1. When you access sinal[0] and sinal[i], sinal does not have any capacity yet.

2. Using a floating point number as a subscript is unusual, and could make errors happen. The subscript is normally the offset of the item you want to access, so if I want to access the fifth element, I use a subscript of 4, because I move forward 4 spaces to get to the fifth element. If I do 1.5 as a subscript, then I am trying to move forward 1 and 1/2 spaces, and our std::vector does not understand that.
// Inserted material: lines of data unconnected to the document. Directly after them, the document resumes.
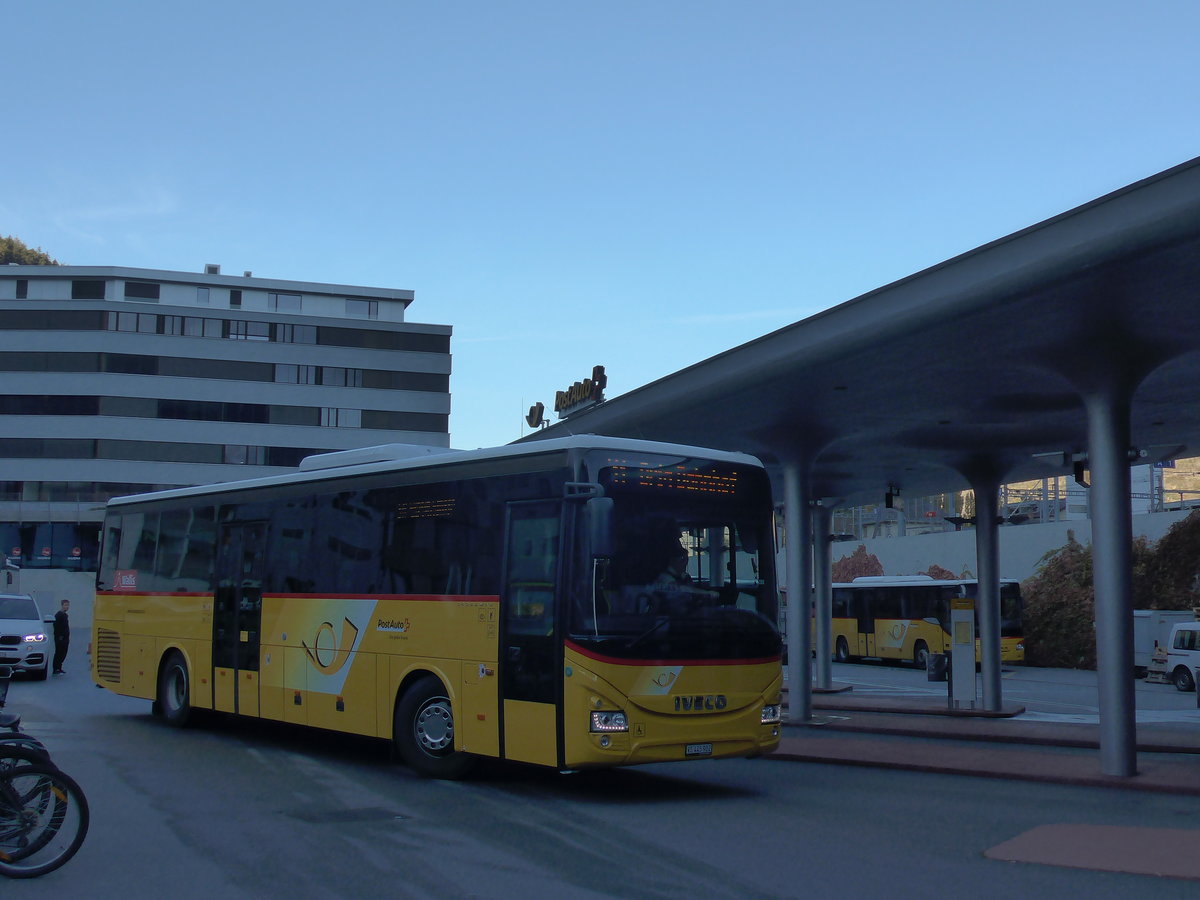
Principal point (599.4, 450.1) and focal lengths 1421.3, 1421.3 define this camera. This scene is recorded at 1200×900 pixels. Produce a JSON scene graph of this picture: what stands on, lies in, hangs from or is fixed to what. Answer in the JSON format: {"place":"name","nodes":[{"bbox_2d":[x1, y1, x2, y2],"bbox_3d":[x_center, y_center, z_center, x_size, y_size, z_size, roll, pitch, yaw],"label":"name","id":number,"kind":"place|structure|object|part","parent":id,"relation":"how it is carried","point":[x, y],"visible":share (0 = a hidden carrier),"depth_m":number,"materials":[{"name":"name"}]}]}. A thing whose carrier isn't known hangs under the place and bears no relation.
{"place":"outdoors","nodes":[
{"label":"outdoors","id":0,"kind":"place"},
{"bbox_2d":[0,233,59,267],"label":"hill","id":1,"kind":"structure","parent":0,"point":[40,258],"materials":[{"name":"green plant"}]},
{"bbox_2d":[0,568,94,625],"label":"low wall","id":2,"kind":"structure","parent":0,"point":[80,581],"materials":[{"name":"white concrete"}]},
{"bbox_2d":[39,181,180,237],"label":"cloud","id":3,"kind":"structure","parent":0,"point":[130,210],"materials":[{"name":"white"}]},
{"bbox_2d":[0,260,453,582],"label":"office building","id":4,"kind":"structure","parent":0,"point":[28,316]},
{"bbox_2d":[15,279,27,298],"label":"window","id":5,"kind":"structure","parent":4,"relation":"in","point":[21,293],"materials":[{"name":"black glass"}]},
{"bbox_2d":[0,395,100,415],"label":"window strip","id":6,"kind":"object","parent":4,"relation":"in","point":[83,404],"visible":0.75,"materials":[{"name":"black glass"}]},
{"bbox_2d":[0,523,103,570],"label":"windows","id":7,"kind":"structure","parent":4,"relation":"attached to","point":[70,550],"materials":[{"name":"blue"}]},
{"bbox_2d":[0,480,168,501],"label":"window band","id":8,"kind":"object","parent":4,"relation":"in","point":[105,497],"visible":0.47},
{"bbox_2d":[72,280,105,299],"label":"window","id":9,"kind":"structure","parent":4,"relation":"in","point":[78,288],"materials":[{"name":"black glass"}]},
{"bbox_2d":[108,311,160,333],"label":"window","id":10,"kind":"structure","parent":4,"relation":"in","point":[155,328],"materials":[{"name":"glass"}]},
{"bbox_2d":[124,281,159,299],"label":"window","id":11,"kind":"structure","parent":4,"relation":"in","point":[137,291],"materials":[{"name":"black glass"}]},
{"bbox_2d":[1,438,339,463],"label":"window band","id":12,"kind":"object","parent":4,"relation":"in","point":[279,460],"visible":0.62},
{"bbox_2d":[195,286,210,303],"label":"window","id":13,"kind":"structure","parent":4,"relation":"in","point":[204,296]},
{"bbox_2d":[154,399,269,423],"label":"window","id":14,"kind":"structure","parent":4,"relation":"in","point":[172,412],"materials":[{"name":"black glass"}]},
{"bbox_2d":[204,263,220,275],"label":"rooftop unit","id":15,"kind":"object","parent":4,"relation":"on","point":[214,268],"visible":0.6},
{"bbox_2d":[229,289,242,306],"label":"window","id":16,"kind":"structure","parent":4,"relation":"in","point":[237,301],"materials":[{"name":"black glass"}]},
{"bbox_2d":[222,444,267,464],"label":"window","id":17,"kind":"structure","parent":4,"relation":"in","point":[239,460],"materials":[{"name":"glass"}]},
{"bbox_2d":[224,319,270,341],"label":"window","id":18,"kind":"structure","parent":4,"relation":"in","point":[259,336],"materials":[{"name":"glass"}]},
{"bbox_2d":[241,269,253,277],"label":"rooftop unit","id":19,"kind":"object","parent":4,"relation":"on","point":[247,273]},
{"bbox_2d":[269,292,302,312],"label":"window","id":20,"kind":"structure","parent":4,"relation":"in","point":[277,298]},
{"bbox_2d":[276,322,318,344],"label":"window","id":21,"kind":"structure","parent":4,"relation":"in","point":[296,334],"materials":[{"name":"grey glass"}]},
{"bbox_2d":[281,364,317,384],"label":"window","id":22,"kind":"structure","parent":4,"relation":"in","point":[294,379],"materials":[{"name":"grey glass"}]},
{"bbox_2d":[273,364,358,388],"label":"window","id":23,"kind":"structure","parent":4,"relation":"in","point":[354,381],"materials":[{"name":"grey glass"}]},
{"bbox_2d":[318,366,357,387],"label":"window","id":24,"kind":"structure","parent":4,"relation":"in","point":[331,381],"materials":[{"name":"grey glass"}]},
{"bbox_2d":[320,407,360,427],"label":"window","id":25,"kind":"structure","parent":4,"relation":"in","point":[349,417],"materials":[{"name":"white"}]},
{"bbox_2d":[345,297,377,317],"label":"window","id":26,"kind":"structure","parent":4,"relation":"in","point":[368,311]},
{"bbox_2d":[0,629,1199,899],"label":"road","id":27,"kind":"structure","parent":0,"point":[127,729],"materials":[{"name":"grey asphalt"}]},
{"bbox_2d":[0,593,51,679],"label":"white car","id":28,"kind":"object","parent":27,"relation":"on","point":[38,634],"visible":0.99,"depth_m":27.81,"materials":[{"name":"white metal"}]},
{"bbox_2d":[0,704,88,879],"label":"bicycle","id":29,"kind":"object","parent":27,"relation":"on","point":[43,871],"visible":1,"depth_m":7.86,"materials":[{"name":"black"}]},
{"bbox_2d":[50,599,70,675],"bbox_3d":[-11.290,3.891,29.605,0.490,1.560,0.610,0,-5,4],"label":"man","id":30,"kind":"object","parent":27,"relation":"on","point":[63,616],"visible":0.97,"depth_m":29.45},
{"bbox_2d":[290,806,406,823],"bbox_3d":[-1.867,2.714,10.554,0.874,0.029,0.766,3,-6,-28],"label":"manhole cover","id":31,"kind":"object","parent":27,"relation":"in","point":[339,815],"visible":0.9,"depth_m":10.49,"materials":[{"name":"black metal"}]},
{"bbox_2d":[87,437,780,780],"bbox_3d":[-2.280,1.735,15.957,2.648,3.141,10.130,3,-6,-28],"label":"bus","id":32,"kind":"object","parent":27,"relation":"on","point":[142,639],"visible":0.96,"depth_m":12.97,"materials":[{"name":"yellow metal"}]},
{"label":"wheel","id":33,"kind":"part","parent":32,"relation":"part of","materials":[{"name":"rubber"}]},
{"label":"wheel","id":34,"kind":"part","parent":32,"relation":"part of","materials":[{"name":"rubber"}]},
{"label":"front door","id":35,"kind":"part","parent":32,"relation":"part of","materials":[{"name":"glass"}]},
{"bbox_2d":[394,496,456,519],"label":"destination display","id":36,"kind":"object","parent":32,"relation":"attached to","point":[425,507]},
{"bbox_2d":[566,484,616,560],"bbox_3d":[-0.070,0.623,11.632,0.254,0.675,0.512,3,-6,-28],"label":"side mirror","id":37,"kind":"object","parent":32,"relation":"attached to","point":[602,523],"visible":0.97,"depth_m":11.48,"materials":[{"name":"black mirror"}]},
{"label":"headlight","id":38,"kind":"part","parent":32,"relation":"part of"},
{"bbox_2d":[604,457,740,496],"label":"destination display","id":39,"kind":"object","parent":32,"relation":"in","point":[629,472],"visible":0.79,"depth_m":11.75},
{"label":"windshield","id":40,"kind":"part","parent":32,"relation":"part of","materials":[{"name":"black glass"}]},
{"bbox_2d":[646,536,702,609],"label":"driver","id":41,"kind":"object","parent":32,"relation":"in","point":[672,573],"visible":0.39,"depth_m":12.06},
{"bbox_2d":[684,742,712,756],"bbox_3d":[0.796,2.457,11.704,0.300,0.127,0.098,3,-6,-28],"label":"license plate","id":42,"kind":"object","parent":32,"relation":"attached to","point":[709,750],"visible":0.94,"depth_m":11.69,"materials":[{"name":"white metal"}]},
{"label":"headlight","id":43,"kind":"part","parent":32,"relation":"part of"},
{"bbox_2d":[795,691,1023,719],"label":"island","id":44,"kind":"structure","parent":27,"relation":"on","point":[960,714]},
{"bbox_2d":[813,502,834,690],"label":"canopy column","id":45,"kind":"structure","parent":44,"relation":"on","point":[821,671],"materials":[{"name":"metal"}]},
{"bbox_2d":[973,468,1004,713],"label":"canopy column","id":46,"kind":"structure","parent":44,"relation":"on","point":[980,568],"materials":[{"name":"metal"}]},
{"bbox_2d":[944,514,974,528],"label":"floodlight","id":47,"kind":"object","parent":46,"relation":"attached to","point":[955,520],"visible":0.89,"depth_m":23.26,"materials":[{"name":"black"}]},
{"bbox_2d":[822,575,1024,668],"bbox_3d":[9.137,5.208,43.141,2.459,2.768,8.622,3,-6,-28],"label":"bus","id":48,"kind":"object","parent":27,"relation":"on","point":[840,644],"visible":0.64,"depth_m":41.23,"materials":[{"name":"yellow metal"}]},
{"bbox_2d":[925,651,947,682],"bbox_3d":[6.729,4.386,28.213,0.534,0.784,0.503,3,-6,-28],"label":"trash bin","id":49,"kind":"object","parent":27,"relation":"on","point":[935,669],"visible":0.86,"depth_m":28.05,"materials":[{"name":"black"}]},
{"bbox_2d":[1144,644,1170,683],"bbox_3d":[13.419,5.120,33.954,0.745,0.968,0.791,2,-6,-18],"label":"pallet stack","id":50,"kind":"object","parent":27,"relation":"on","point":[1159,659],"visible":0.7,"depth_m":33.90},
{"bbox_2d":[1134,609,1196,675],"bbox_3d":[14.252,5.036,37.291,2.163,1.757,4.428,3,-6,-28],"label":"truck","id":51,"kind":"object","parent":27,"relation":"on","point":[1168,623],"visible":0.41,"depth_m":36.08,"materials":[{"name":"white metal"}]},
{"bbox_2d":[1164,621,1199,691],"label":"white van","id":52,"kind":"object","parent":27,"relation":"on","point":[1176,656],"visible":0.99,"depth_m":31.49,"materials":[{"name":"white metal"}]},
{"bbox_2d":[1,0,1199,463],"label":"sky","id":53,"kind":"structure","parent":0,"point":[272,250],"materials":[{"name":"blue"}]},
{"bbox_2d":[770,725,1199,794],"label":"pavement","id":54,"kind":"structure","parent":0,"point":[1064,772],"materials":[{"name":"red"}]},
{"bbox_2d":[1081,369,1139,777],"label":"canopy column","id":55,"kind":"structure","parent":54,"relation":"on","point":[1094,550],"depth_m":13.06,"materials":[{"name":"metal"}]},
{"bbox_2d":[781,705,1199,754],"label":"pavement","id":56,"kind":"structure","parent":0,"point":[816,722],"materials":[{"name":"red"}]},
{"bbox_2d":[948,596,976,708],"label":"bus stop sign","id":57,"kind":"object","parent":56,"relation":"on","point":[955,651],"visible":0.98,"depth_m":22.04,"materials":[{"name":"grey metal"}]},
{"bbox_2d":[789,506,1199,584],"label":"retaining wall","id":58,"kind":"structure","parent":0,"point":[1054,528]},
{"bbox_2d":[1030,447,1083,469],"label":"hanging sign","id":59,"kind":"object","parent":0,"point":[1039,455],"visible":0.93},
{"bbox_2d":[983,823,1199,880],"label":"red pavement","id":60,"kind":"structure","parent":0,"point":[1168,833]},
{"label":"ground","id":61,"kind":"structure","parent":0},
{"bbox_2d":[783,443,813,720],"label":"canopy column","id":62,"kind":"structure","parent":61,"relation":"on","point":[798,598],"depth_m":18.99,"materials":[{"name":"metal"}]},
{"bbox_2d":[514,159,1199,498],"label":"canopy","id":63,"kind":"object","parent":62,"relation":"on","point":[1161,185],"visible":0.85,"depth_m":13.60,"materials":[{"name":"metal"}]},
{"bbox_2d":[525,401,546,430],"bbox_3d":[-1.058,-0.528,23.436,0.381,0.582,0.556,3,-6,-28],"label":"rooftop sign","id":64,"kind":"object","parent":63,"relation":"on","point":[532,424],"visible":0.95,"depth_m":23.36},
{"bbox_2d":[525,365,607,428],"bbox_3d":[-0.459,-0.696,20.960,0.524,0.830,2.449,3,-6,-28],"label":"rooftop sign","id":65,"kind":"object","parent":63,"relation":"on","point":[580,386],"visible":0.96,"depth_m":20.75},
{"bbox_2d":[884,484,900,509],"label":"loudspeaker","id":66,"kind":"object","parent":63,"relation":"hanging from","point":[888,497],"visible":0.99,"depth_m":23.42,"materials":[{"name":"black"}]},
{"bbox_2d":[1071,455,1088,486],"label":"loudspeaker","id":67,"kind":"object","parent":63,"relation":"attached to","point":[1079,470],"visible":0.8,"depth_m":16.97,"materials":[{"name":"black"}]},
{"bbox_2d":[831,545,884,582],"bbox_3d":[10.432,6.072,58.502,3.351,4.142,3.863,3,-6,-28],"label":"shrub","id":68,"kind":"object","parent":61,"relation":"on","point":[855,555],"visible":0.33,"depth_m":58.09,"materials":[{"name":"plant"}]},
{"bbox_2d":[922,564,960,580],"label":"shrub","id":69,"kind":"object","parent":61,"relation":"on","point":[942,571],"visible":0.18,"depth_m":53.13,"materials":[{"name":"plant"}]},
{"bbox_2d":[1022,537,1097,670],"bbox_3d":[14.499,4.817,43.151,4.273,4.264,4.297,3,-6,-28],"label":"shrub","id":70,"kind":"object","parent":61,"relation":"on","point":[1054,606],"visible":0.61,"depth_m":42.26,"materials":[{"name":"green plant"}]},
{"bbox_2d":[1135,511,1199,612],"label":"shrub","id":71,"kind":"object","parent":61,"relation":"on","point":[1163,540],"visible":0.6,"depth_m":41.44,"materials":[{"name":"green plant"}]}
]}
I am guessing that the overload of operator[] for vector takes only an int, so some kind of cast happens when you put a float.

For a solution, take a look at my other answer here: Not getting output in case of string.

"Core Dumped" is often trying to dereference a null pointer, or, in this case, trying to access an out of range object.

-1

The problem is the precision of floating point numbers, as well use of floating point numbers as indexes.

vector<float> sinal {0};

int main()
{
    for (int idx = 1; idx <= 10; idx++)
    {
        auto last = sinal.back(); // reference to last element in vector
        sinal[idx] = last + 0.5;
        if (i < 10)
        {
            cout << "\n" << sinal[idx]; 
            // cout << "\n" << sinal.back(); // Even better 
        }

    }
    //... more code...
}

the operator[] function expected a 'size_type' value; so it's very strange to use a floating-point type as the index.